After all, the sitcom ended in 1984 and Winkler had a lot of years left for work.

So, Outsiders, we’re wondering how he worked on changing that image away from “Fonzie” toward new roles. Winkler discussed it in an interview with Insider.

Right after “Happy Days” ended, Winkler worked on producing “MacGyver.” But he could not get an acting role.

“I sat in my office and I thought, ‘Oh my god, I am having pain in my brain because I don’t have a plan B,'” Winkler said. He said that playing on “Happy Days” was what he “dreamed of doing.” But he did not have “the next step” ahead in his life.

“People would say, ‘Wow, he’s funny.
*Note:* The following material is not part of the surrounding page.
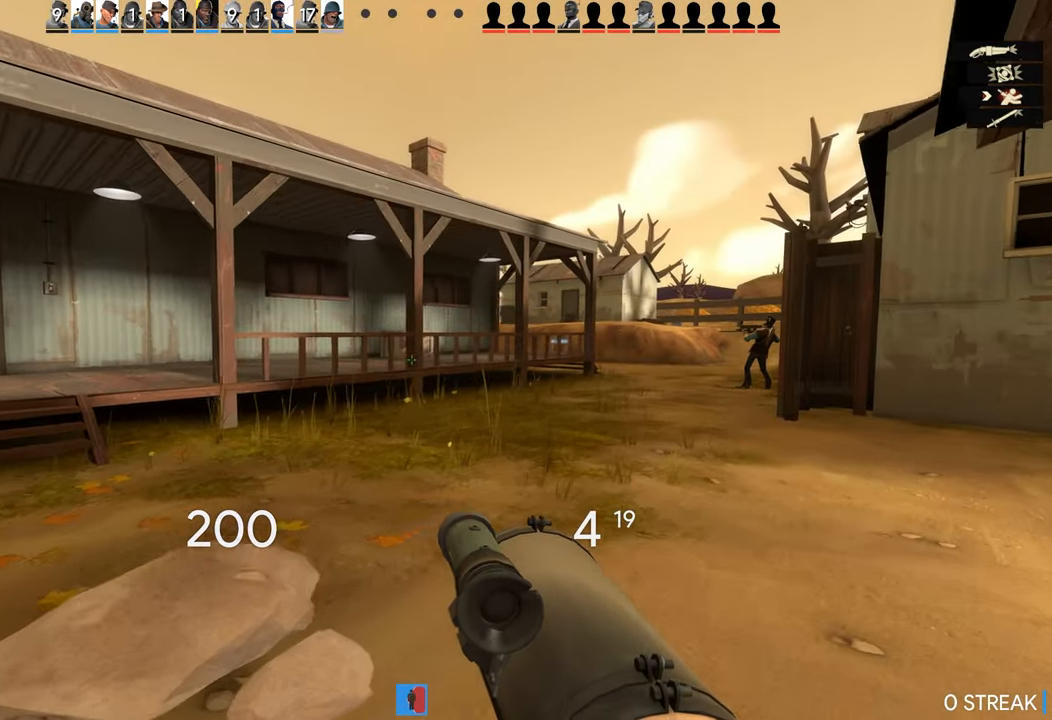
{"buttons": [], "left_stick": "down-right", "events": [[250, "left_stick", "right"], [366, "left_stick", "down-right"]]}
He’s such a good actor. But he was The Fonz,'” Winkler said. “And so they would pass me by. You have to learn to find the strength in yourself to deal with that, reinvent yourself, move on.”

But all that has changed as he’s been in shows like “Arrested Development” and “Barry.” Winkler also has done movies like “Night Shift” and “The Waterboy.” It appears that the former “Fonzie” actor has done quite well.

‘Happy Days’ Star Uses Two Core Emotions To Keep Him Working As An Actor

Sure, Outsiders, it might be easy to believe that Winkler could just rest easy after all those years on “Happy Days.”

But his anxiety and fear, two core emotions, would not let him do so.

“Anxiety and fear,” Winkler said. “Fear that I will not be relevant. And I don’t mean famous, I just mean that I will not be in the mix. I take my pick and my ax and I go to work every day and I mine the system. I don’t wait necessarily for it to come to me.”

How has that worked for him? Pretty dang well, Outsiders. Winkler has had roles in diverse productions of horror, comedy, and independent films.

The actor uses his work ethic to keep going. His long career is amazing but Winkler chalks it up to luck.

“You know what’s interesting?” he asks. “There are very few guest stars because every time I would go and do a guest star like on ‘Arrested Development’ I was hired for one or two shows and I stayed for five years.”

He then says that his role on “Parks and Recreation” started out as a guest star spot. He stayed on there for three years.

“That tells you how fortunate I am, to tell you the truth,” he said. “I don’t take that for granted.”